# PyTorch : Reading data

In [1]:
import torch
from torch.utils.data import DataLoader, Dataset
import pandas as pd

We are reading in the data as a pandas DataFrame in this scenario. But as explained below, it is not limited to just a dataframe.

In [2]:
csv_file = '../data/mnist.csv'

In [3]:
class CustomData(Dataset):
    def __init__(self, file_name):
        ## file_name is something that I added.
        self.df = pd.read_csv(file_name)
        
    def __len__(self):
        return len(self.df)
    
    def __getitem__(self, index):
        val = self.df.loc[index]
        
        # Reshaping the series.
        val = val.values.reshape(val.shape[0], 1)
        label = val[0]
        features = val[1:]
        sample = {
            'label': label,
            'features': features
        }
        return sample

## \_\_len\_\_(self)
This method must return the size of the dataset. 

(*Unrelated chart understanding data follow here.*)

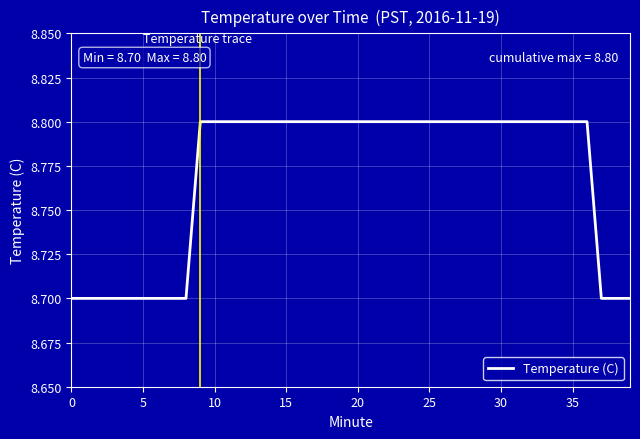

What is the maximum value shown in the chart?

8.8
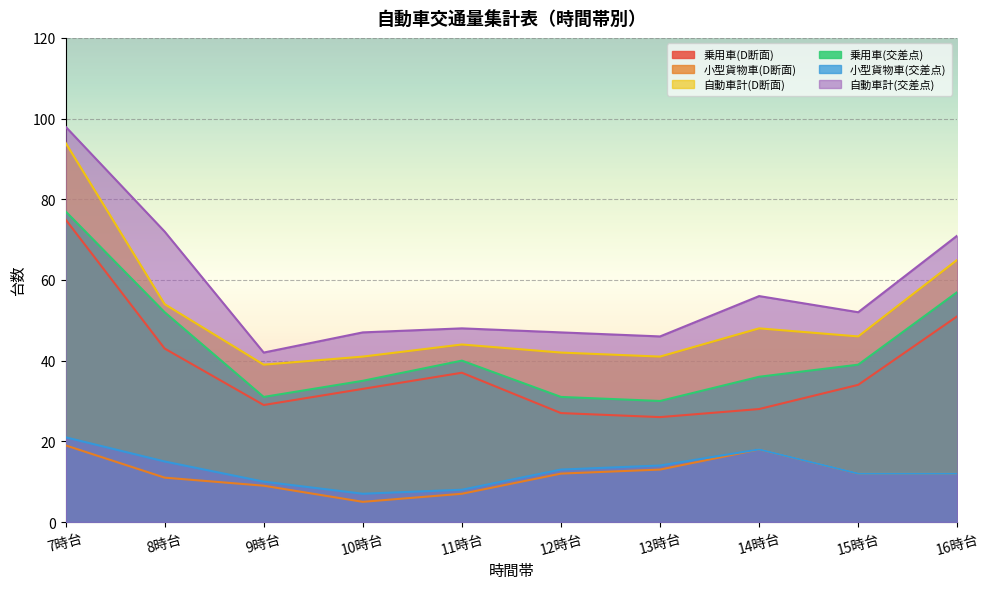

What is the value of the 乗用車(D断面) point at the 4th from the left?

33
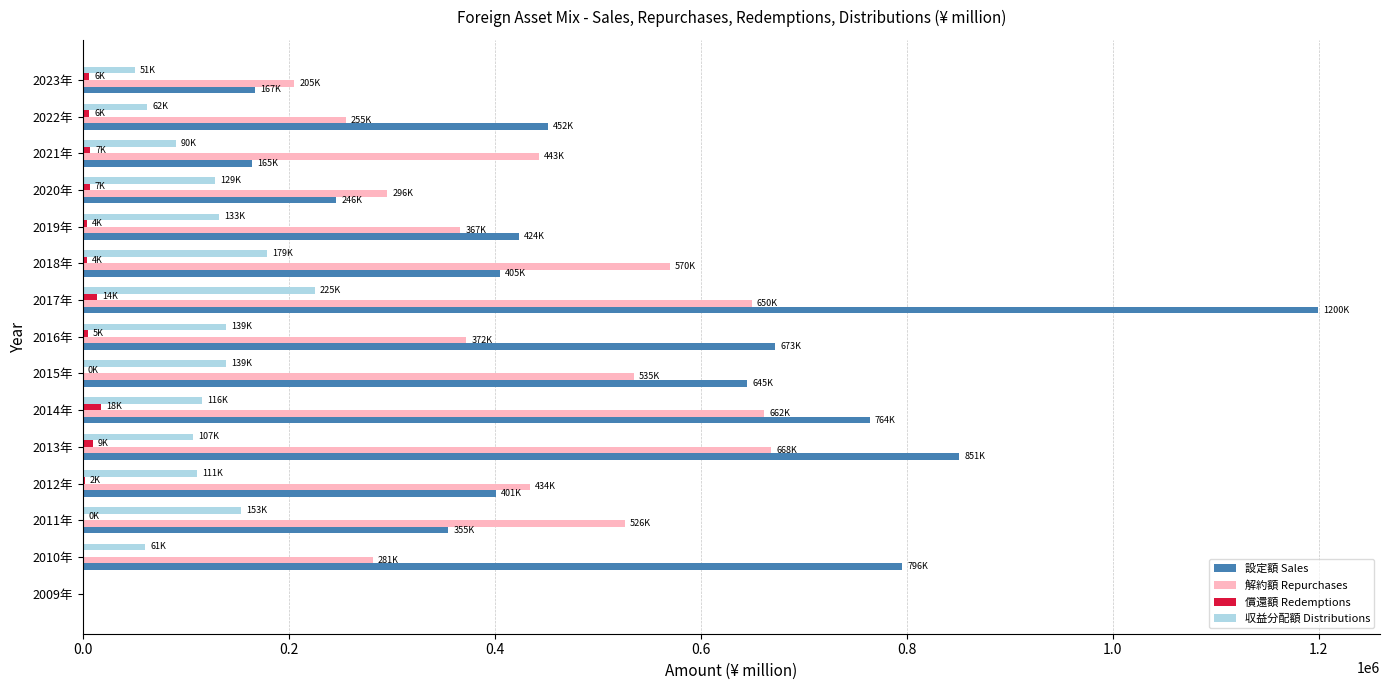

The value of 解約額 Repurchases at 2012年 is 434300. True or false?

True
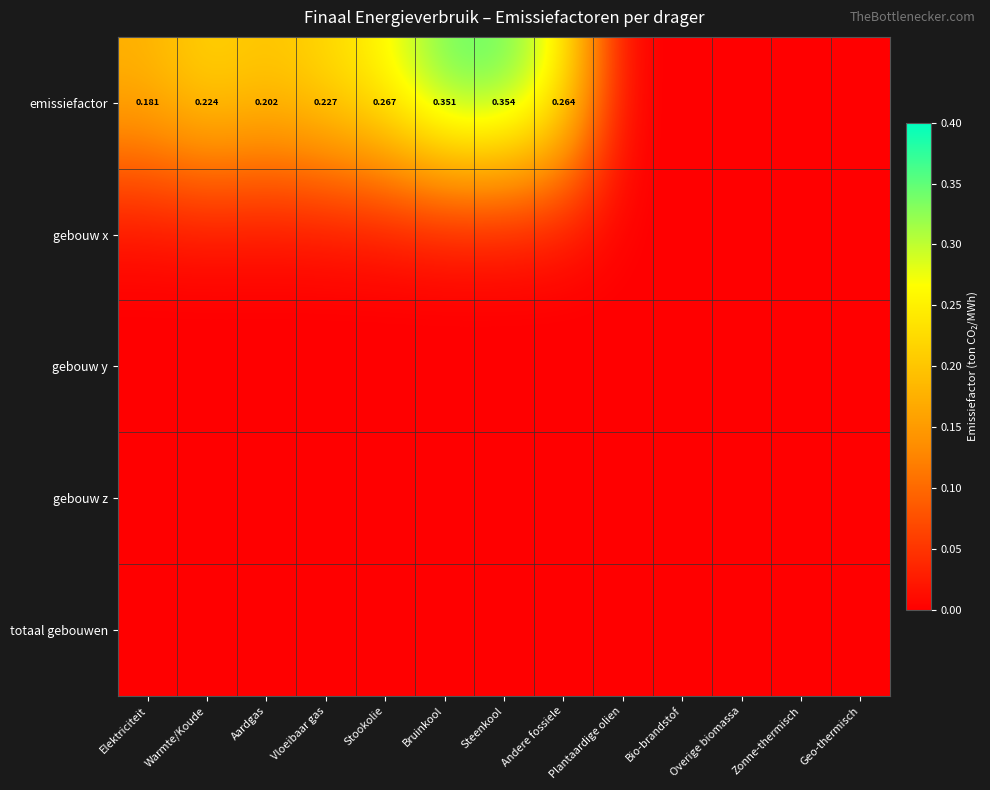

Rank the series by their maximum value, from highest to lowest.

emissiefactor, gebouw x, gebouw y, gebouw z, totaal gebouwen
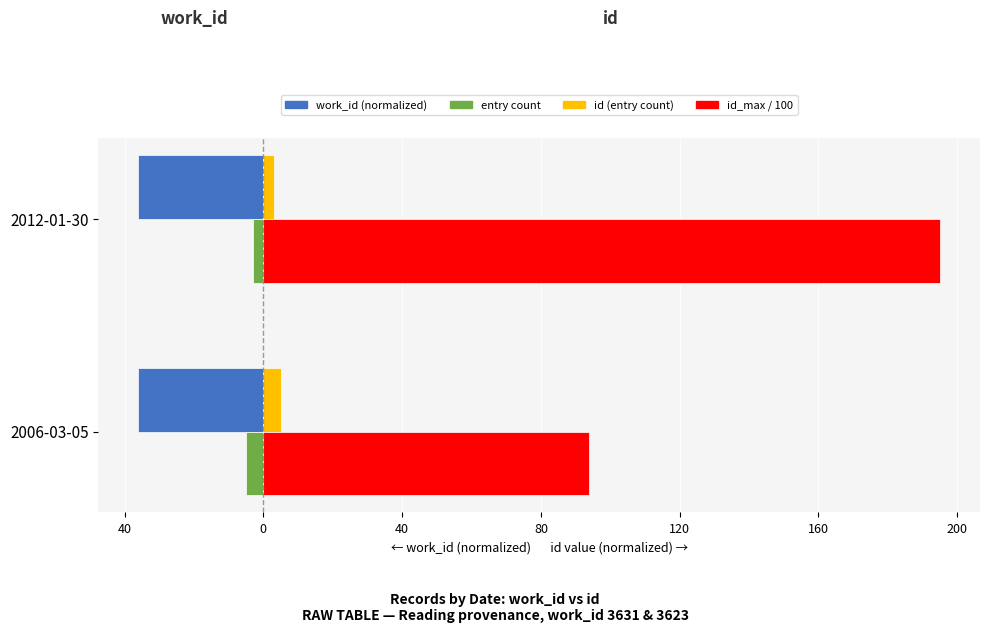

What is the greatest value displayed?

195.0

## \_\_getitem\_\_(self, index):
Index which is passed, is usually the index of the data object that is needed by the larger program.
Better to return a list,dict, tuple or tensor of tensors. Need to check if images can be returned? Possible to read them in, in each case, and parse them into tensors. 

In [4]:
dataset = CustomData(csv_file)

In [5]:
dataloader = DataLoader(dataset=dataset,batch_size=4)

In [6]:
for obj in dataloader:
    print(type(obj))
    print(obj.keys())
    print(len(obj))
    print('Labels : ' + str(obj['label'].shape))
    print('Features : ' + str(obj['features'].shape))
    break

<class 'dict'>
dict_keys(['label', 'features'])
2
Labels : torch.Size([4, 1])
Features : torch.Size([4, 784, 1])


## Interpreting 'output' of dataloader
1. Each obj that is returned from the dataloader is a batch of size 4.
1. The obj is a dict in this case, with the keys as given in the initial __getitem__() method.
1. Since these are batches, the dict values are tensors themselves.
1. The 1st dimension of the tensor gives the position of each data object within the batch. Example: A value of 3 in the 1st dimension indexes the 3rd object in the given batch.